I have a very basic training loop that is getting much slower over time. According to some other help I saw online I added torch.cuda.empty_cache()
but that is not fixing it. Any suggestions?
device = torch.device('cuda') if torch.cuda.is_available() else torch.device('cpu')
print(f'Device used for training: {device}')
model = DistilBertForSequenceClassification.from_pretrained('distilbert-base-uncased', num_labels=1)
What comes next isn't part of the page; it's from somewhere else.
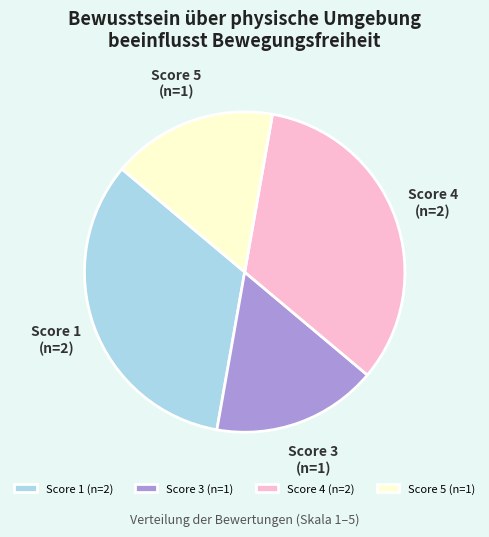

Is it true that Score 5 (n=1) is 17% of the pie?

True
model = torch.nn.DataParallel(model)
model.to(device)
model.train()
optim = AdamW(model.parameters(), lr=5e-5)
batch_iter = 0
training_loss = 0
num_batches = len(train_dataloader)
sns.set_style('darkgrid')
for epoch in range(3):
for batch in tqdm(train_dataloader):
batch_iter += 1
optim.zero_grad()
input_ids = batch['input_ids'].to(device)
attention_mask = batch['attention_mask'].to(device)
labels = torch.logit(batch['label']).to(device)
outputs = model(input_ids=input_ids, attention_mask=attention_mask,
labels=labels)
loss = outputs[0]
loss = loss.mean()
training_loss += loss.item()/(num_batches/100)
if batch_iter % round(num_batches/100) == 0:
writer.add_scalar('Loss/train',training_loss,batch_iter)
training_loss = 0
loss.backward()
optim.step()
torch.cuda.empty_cache()
model.module.save_pretrained(f"checkpoints/model_epoch_{epoch}")